╭─ Records for this task

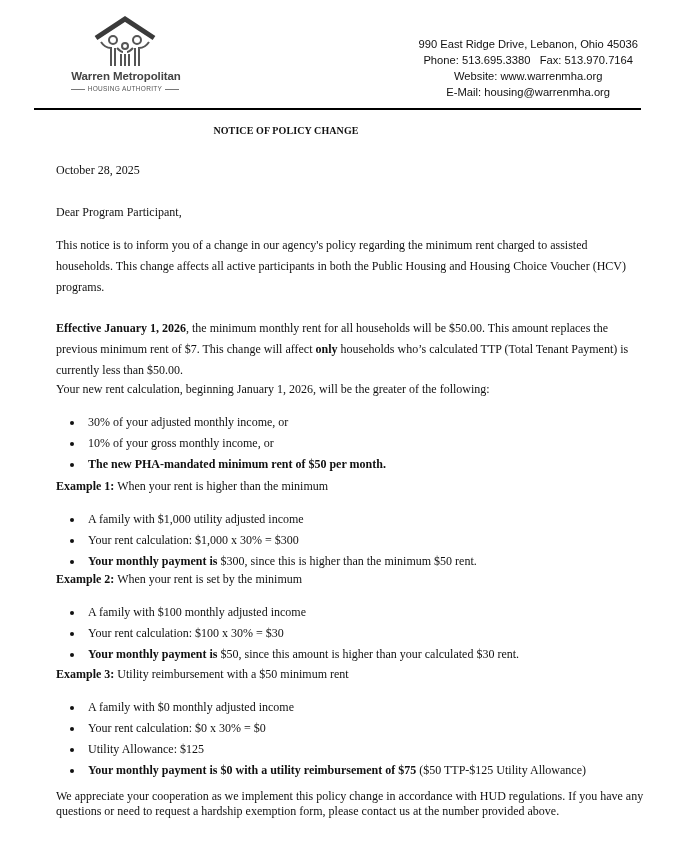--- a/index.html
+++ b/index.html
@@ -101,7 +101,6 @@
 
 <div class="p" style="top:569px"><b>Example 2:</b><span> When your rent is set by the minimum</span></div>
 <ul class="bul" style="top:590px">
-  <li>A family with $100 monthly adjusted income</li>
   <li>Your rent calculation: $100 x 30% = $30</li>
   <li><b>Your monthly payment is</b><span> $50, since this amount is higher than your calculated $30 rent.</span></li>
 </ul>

╰─

The problem ::
Exclude all images and restate the records above word for word.

Written reply ::
--- a/index.html
+++ b/index.html
@@ -101,7 +101,6 @@
 
 <div class="p" style="top:569px"><b>Example 2:</b><span> When your rent is set by the minimum</span></div>
 <ul class="bul" style="top:590px">
-  <li>A family with $100 monthly adjusted income</li>
   <li>Your rent calculation: $100 x 30% = $30</li>
   <li><b>Your monthly payment is</b><span> $50, since this amount is higher than your calculated $30 rent.</span></li>
 </ul>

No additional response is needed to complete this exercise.